A Brief History of the Italian Marque
In the early twenties the company Officine Meccaniche SAFIU ( Società Anonima Fabbrica Italiana Utensili), headquartered in Cavaria, manufactured tools and automotive parts for Fiat.
The company had a hundred employees and considerable technical equipment for the time which included workshops with lathes and presses, and a foundry.
In 1927, affected by the economic crisis created under the Fascist state, the company diversified by constructing motorcycles. The first model had a 175cc engine and this was soon followed by a 250.
The two engines are similar single cylinder horizontal OHV units, with a combustion chamber believed to have been designed and engineered by Ing. Giulio Cesare Cappa.
The machines had telescopic forks, very rare in the day.
Production continued until 1931 with output probably totalling about three hundred machines; other sources claim only forty-five motorcycles in all, possibly relying on registration records which showed only forty of that marque.

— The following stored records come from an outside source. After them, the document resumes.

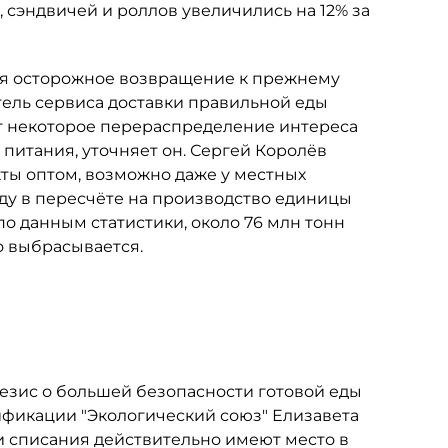
 сэндвичей и роллов увеличились на 12% за
ся осторожное возвращение к прежнему
ватель сервиса доставки правильной еды
ит некоторое перераспределение интереса
питания, уточняет он. Сергей Королёв
кты оптом, возможно даже у местных
ду в пересчёте на производство единицы
 по данным статистики, около 76 млн тонн
о выбрасывается.
езис о большей безопасности готовой еды
ификации "Экологический союз" Елизавета
и списания действительно имеют место в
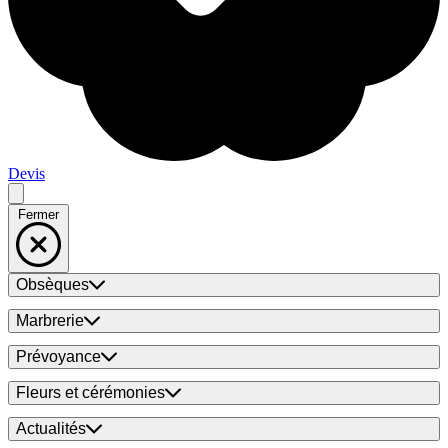
Devis
Fermer
Obsèques
Marbrerie
Prévoyance
Fleurs et cérémonies
Actualités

The plant, until quite recently, was still visible from the Milan-Varese highway near Varese, exit Cavaria; it is apparently very close to the location of Isotta Fraschini.
Ardea motorcycles were raced by Silvio Vailati, Bruno Martelli and Virginio Fieschi.
Vailati, as well as being a good rider was a good salesman, and at his shop in Milan in Via Elvezia imported and sold Sunbeam motorcycles which he imported from Great Britain, along with the Ardea.
Virginio Fieschi went on to build his own Astoria engines and complete motorcycles. His business had offices and factory in Milan at Coni Zugna and later at Via Astesani.
In 1931 S.A.F.I.U., the parent company of Ardea, failed; the complete warehouse with engines, frames, accessories and moulds were purchased by Silvio Crespi and removed to his workshop in Samarate.
Silvio Crespi worked as a senior engineer at Caproni Vizzola Ticino and sees in the purchase of material failure SAFIU the opportunity to start his own business.
Reportedly the sale price was 100,000 lire, a substantial figure at the time.
Thus the construction of Ardea Samarate motorcycles resumed where it produced between 10 and 15 units. In 1934 production ceased and Crespi emigrated to Africa in search of fortune.
After returning to Italy, he continued, with the aid of his son, to supply spare parts to Ardea motorcycle owners until 1948, the year of his death.
The logo on the tank of the bike from Varese is formed from the name of Ardea, in red, which overlooks an elegant and streamlined volatile, precisely un'ardea in flight and from this the motto of SAFIU "Volatility Super Altam Ardea Nubem."
In the tenth edition of the Circuito del Lario, on July 6, 1930, an Ardea was entered in the 250 class with a rider to be designated; it is unknown whether it actually competed in the race.